COMPETITION CODE IS A LONG-STANDING NEED

04-07-2019 | 10:32

It should formalize the antimonopoly proceedings

 

Speaking at the session of “Antimonopoly process and the right to defence” at a  “Pravo.ru” conference on 27 June 2019, Head of FAS Anti-Cartel Department Andrey Tenishev said thatalthough the Law on Competition does not have a special procedural Chapter, the “antimonopoly proceedings” term can already be introduced.

 

He pointed out that “Procedural norms are scattered across different articles of the Law, but when we will create the Competition Code, it will have a clear and, logical procedural part. There are already some elements, for instance, we introduced   a determination of case circumstances, which is an analogue of an indictment in criminal proceedings or a protocol in administrative proceedings”

 

According to Andrey Tenishev, FAS pays a lot of attention to the rights of the proceedings participants: “The case consideration procedure is spelled out rather clearly”.

 

He emphasized that the antimonopoly proceedings need differentiation: “When we consider abusing dominance or most cases on unfair competition, we perform a quasi-judicial function, considering disputes between a large entity against a small one. In the cases on anticompetitive agreements we prosecute companies on behalf of the state than infringe the rights of public at large and trench on the Constitutional values. Here we have completely different functions and powers: we have then right to carry out inspections in corporate offices and prosecute the violators of behalf of the state.  The procedures also should be different.
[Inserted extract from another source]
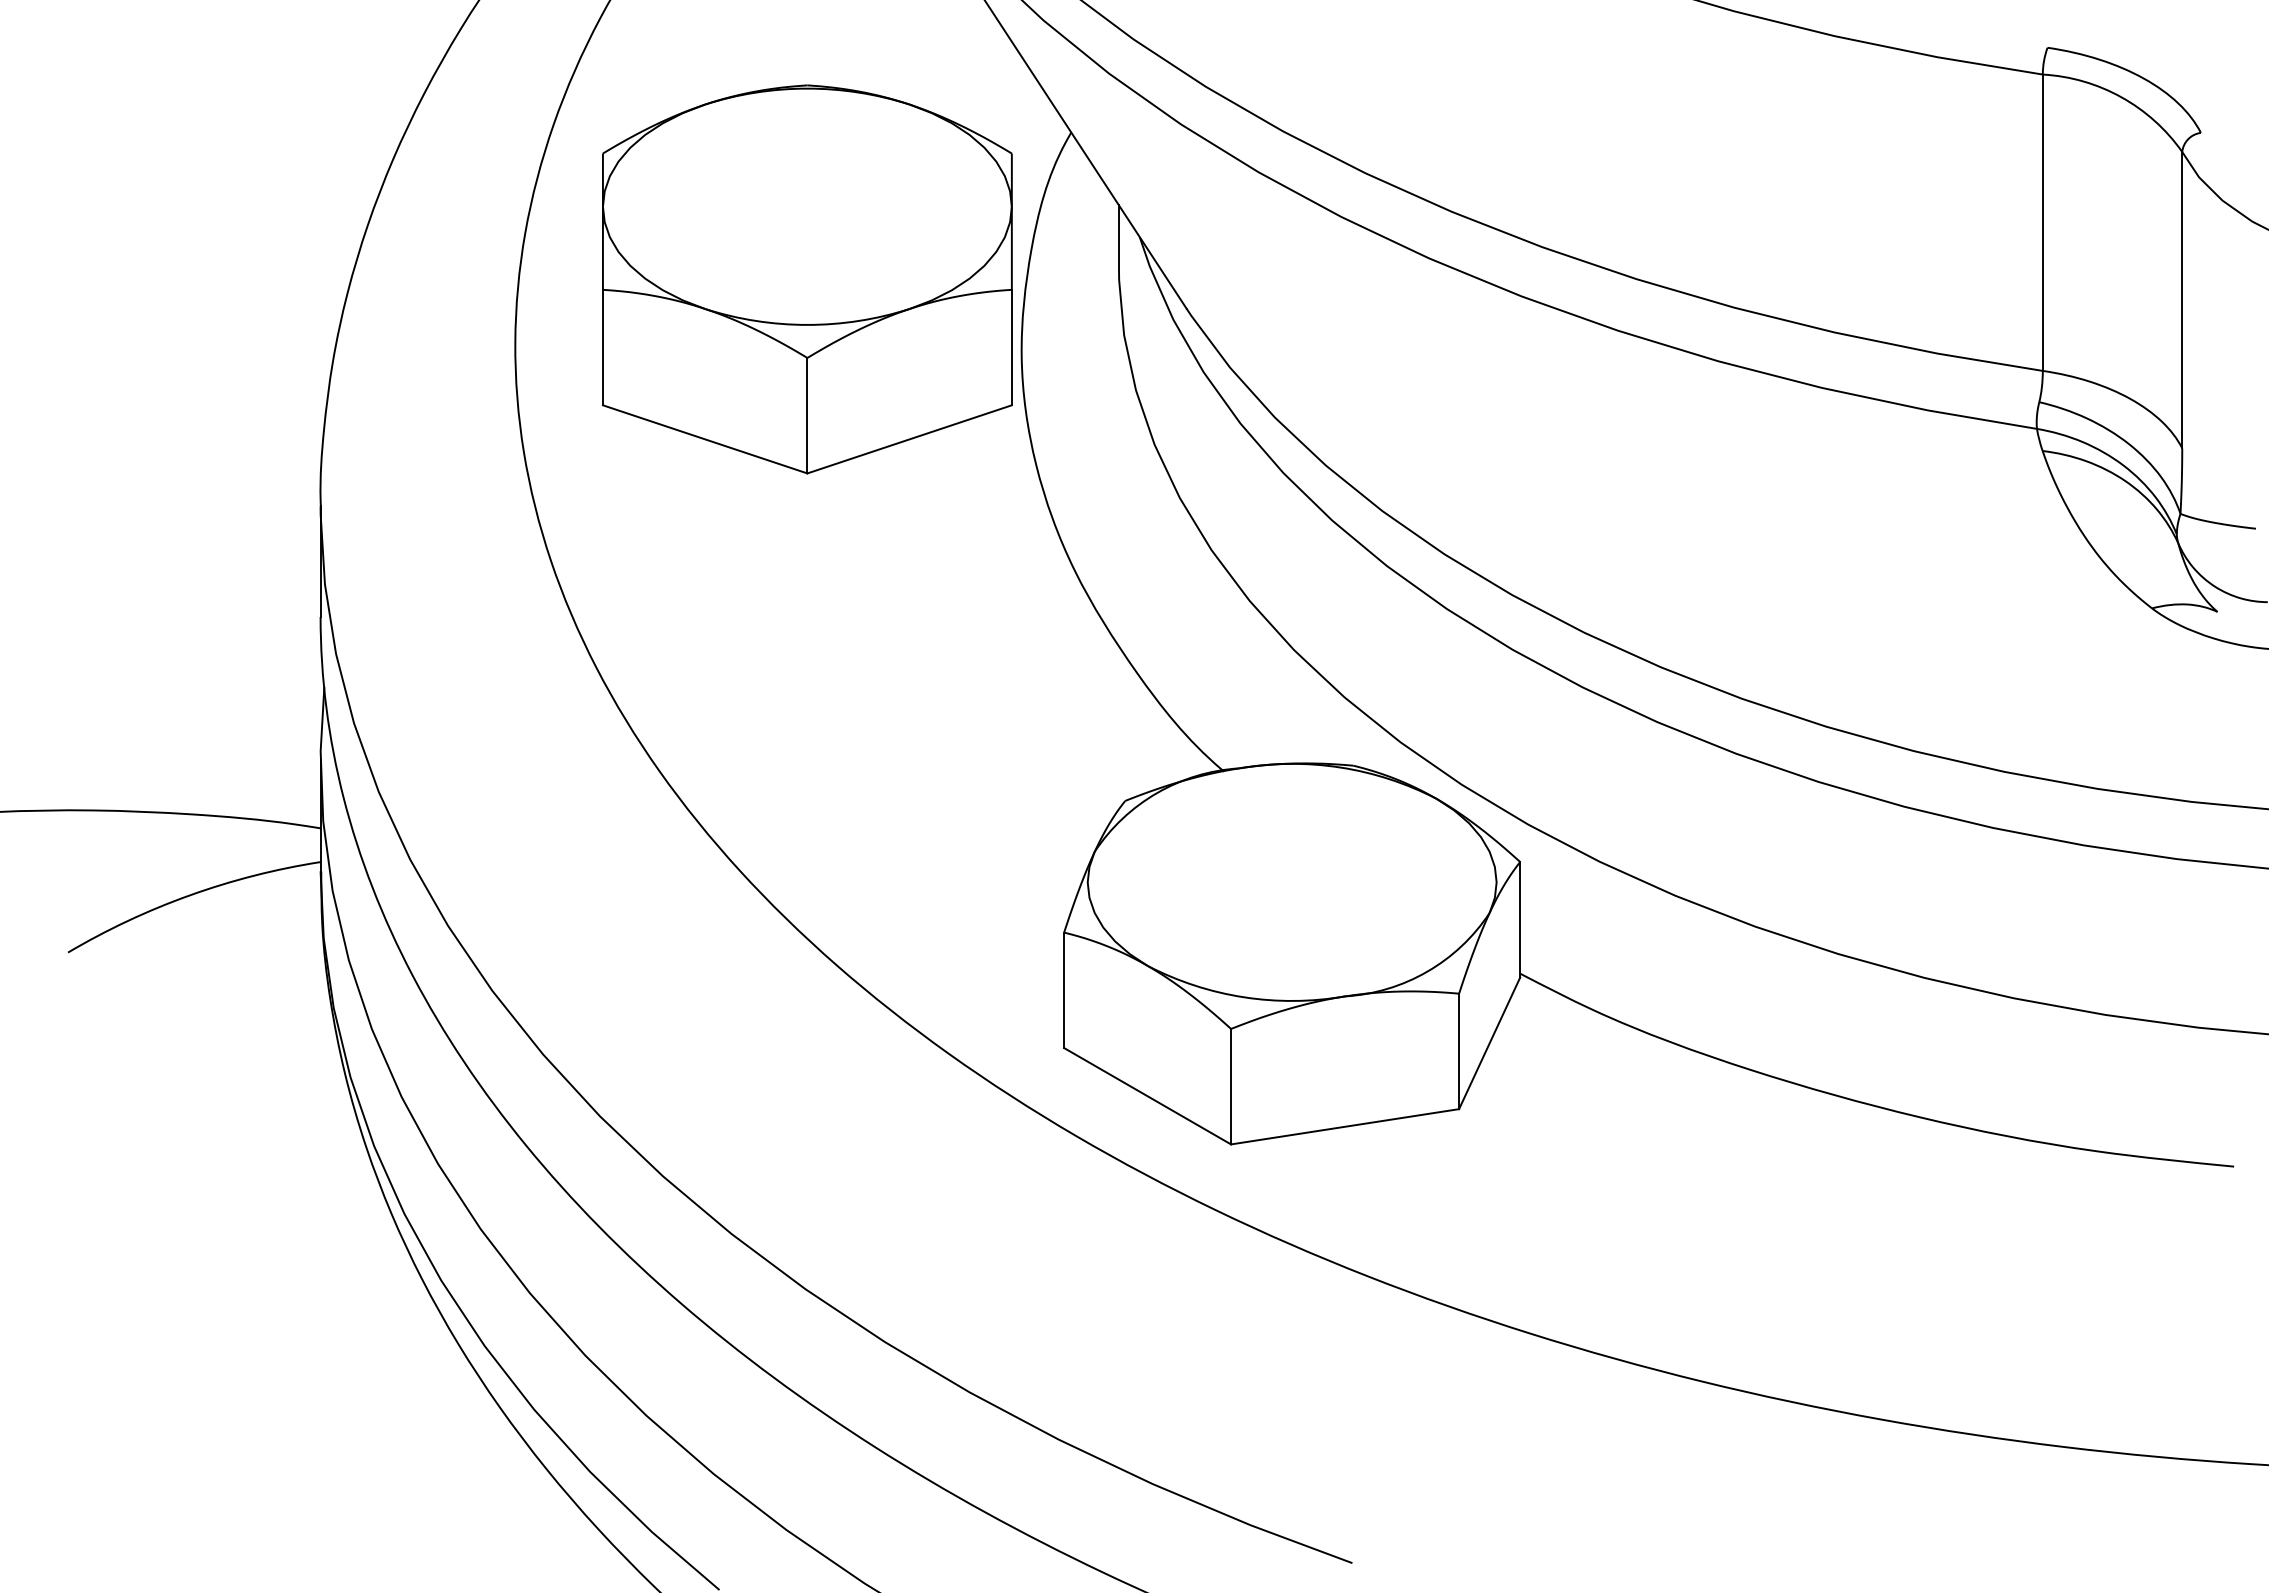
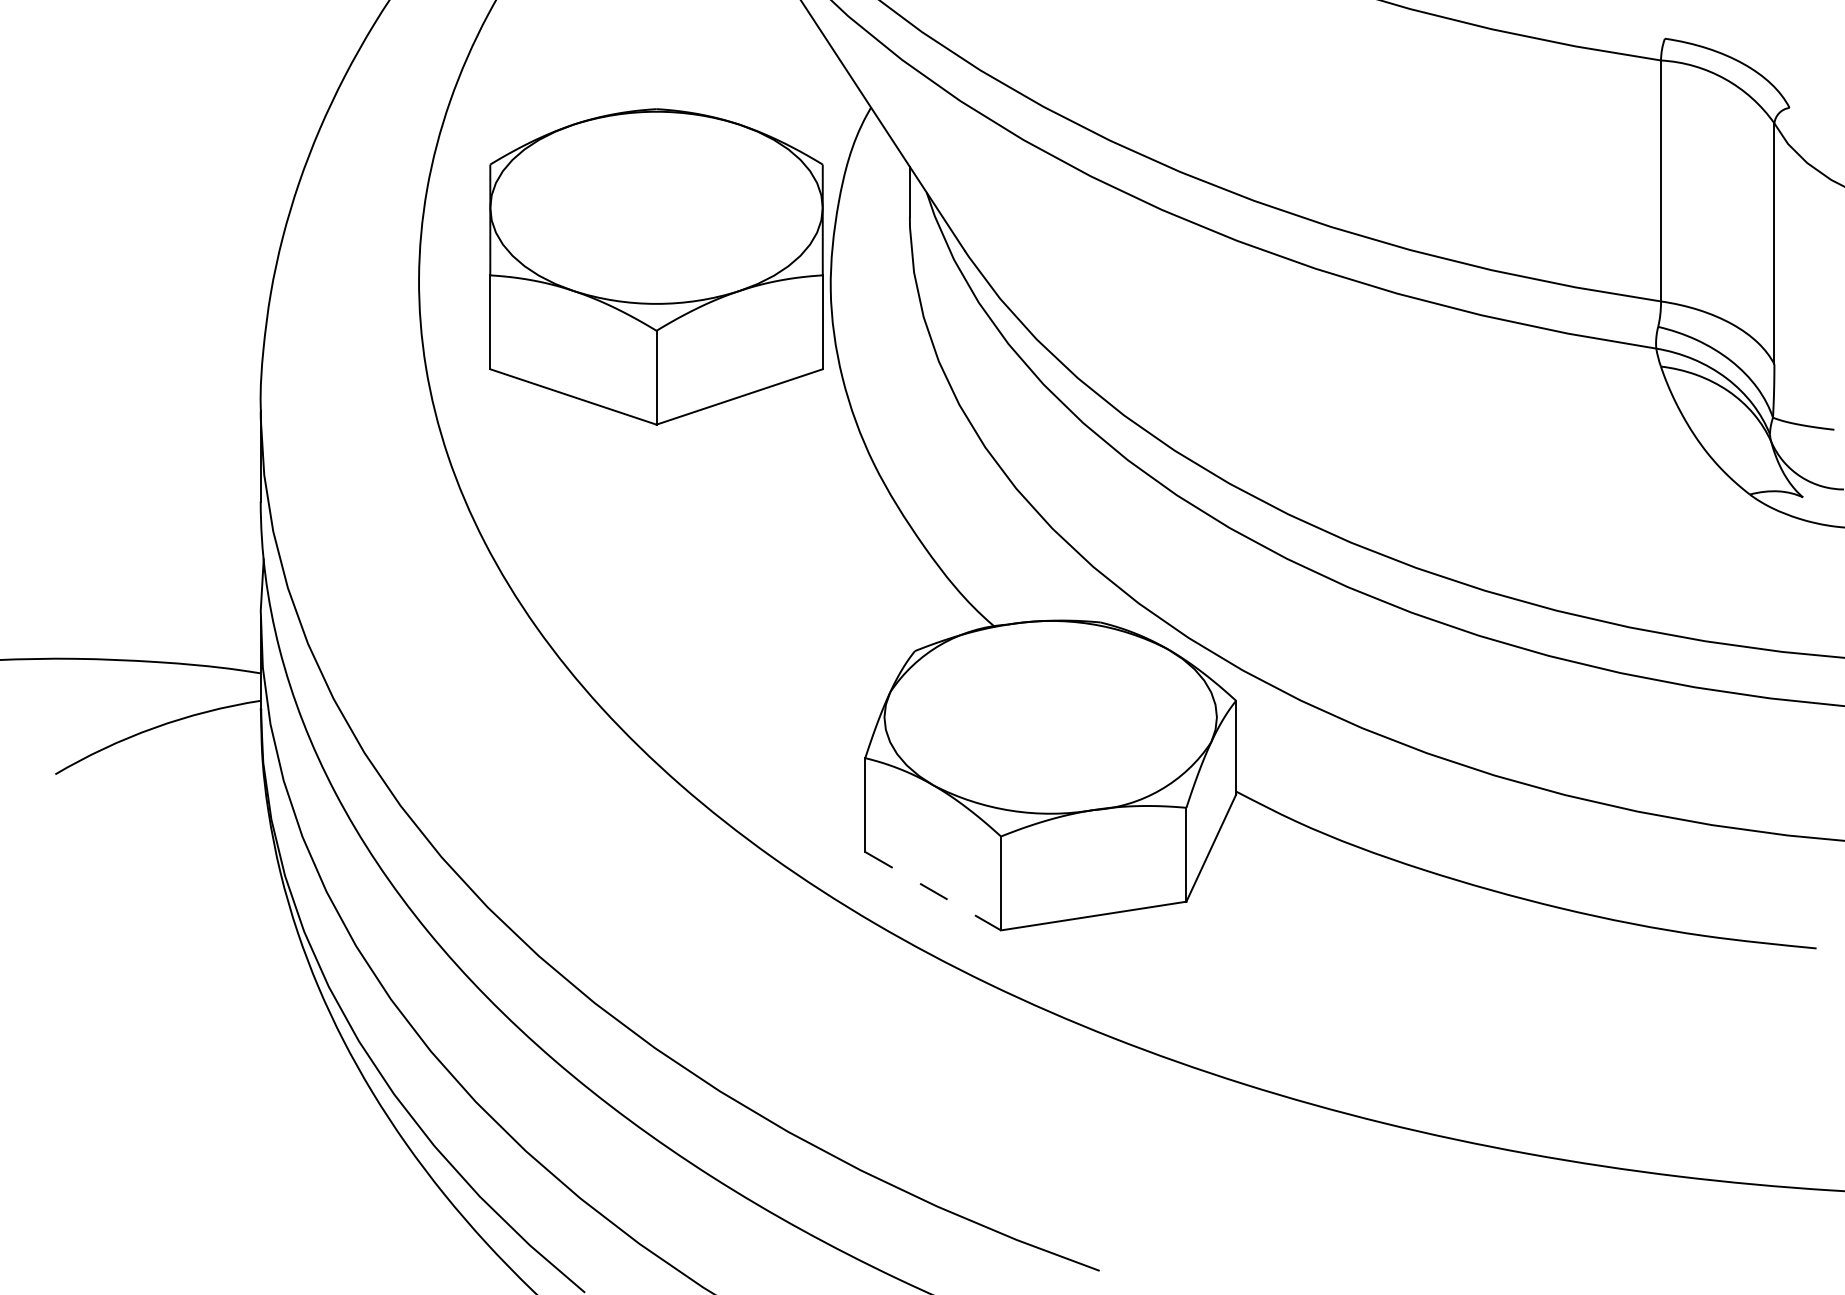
part: (807, 279) -> (656, 266), moved
line: (1148, 1096) -> (933, 891), solid -> dashed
We should always keep this in mind improving the procedures”.

 

The current procedure of holding liable by the antimonopoly body is as follows: FAS carried out inspections, requests information, and this is sufficient to open a case, then the case is investigated, a determination the case circumstances is issued,  and, in view of the respondent’s arguments, a “guilty” nor “non-guilty” decision is made. Then FAS must open an administrative case, establish the level of involvement in the violation, mitigating / aggravating circumstances and impose a fine.

 

Head of FAS Anti-Cartel Department made a suggestion to be discussed: “In essence, we do the same twice. The degree of violation, mitigating and aggravating circumstances can be ascertained during the case investigation and impose a fine simultaneously with the decision-making. This way we will save public resources and it also shortens the timeframe of prosecuting violators”.

 

Regarding digitalization of proceedings, Andrey Tenishev said that exposing and proving some standard violations can be given to algorithm programs, with a possibility to appeal the decision and request the full case-consideration procedure.

 

He pointed out that “it is also expedient to have fast-track case investigation procedures for those who admitted violations”.

 

Deputy Head of FAS Legal Department Konstantin Alyoshin agreed with the need to compile the Competition Code and emphasized that “the system of control and-supervision bodies of the Russian Federation does not have a body where сthe procedure of holding the violator liable is so complicated”.

 

He gave an example of a statement on abusing dominance (Article 10 of the Federal Law “On Protection of Competition”): “The FAS Russia sees if there are signs, if yes – inspection, market analysis, the conclusion is reached that there is dominance and there are signs of a violation – a warning is issued. If the potential violator did not react to the warning, we open a case involving all stakeholders, with a possibility to present their position, market analyses, economic conduct of economic entities, an opinion on the case circumstances is made collegially – it is a blueprint of the future decision – the parties can give their positions about the document, and only if this does not suffice, a decision on violation is made. And then the administrative proceedings start.”

 

“At the same time, each of the stages – warning, decision – can be appealed at Court”, added Deputy Head of FAS Legal Department.

 

Konstantin Alyoshin informed about the in-house appeal procedure – verifying compliance of decisions to the established practice.

 

He pointed out: “To bring the practice of FAS regional Offices to the common denominator, the Antimonopoly Service works in two directions: first – issuing explanations on the most complex norms of the antimonopoly law - and possibility to appeal”.

 

According to Deputy Head of FAS Legal Department, already 80% more complaints are considered under the in-house appeal procedure, than in 2018. In his opinion, the populatiry of the institution is growing due to the predictability factor: FAS is going to make decisions spelt out in the Explanations.

 

Konstantin Alyoshin stressed that it is worth to refine the appeal procedure because “so far we are in the legal regime under Article 23 the Law “On Protection of Competition”, and this norm is not enough”; the procedure was introduced in 2016 and the main general approaches to the procedure that must be included in the Competition Code have been just formed.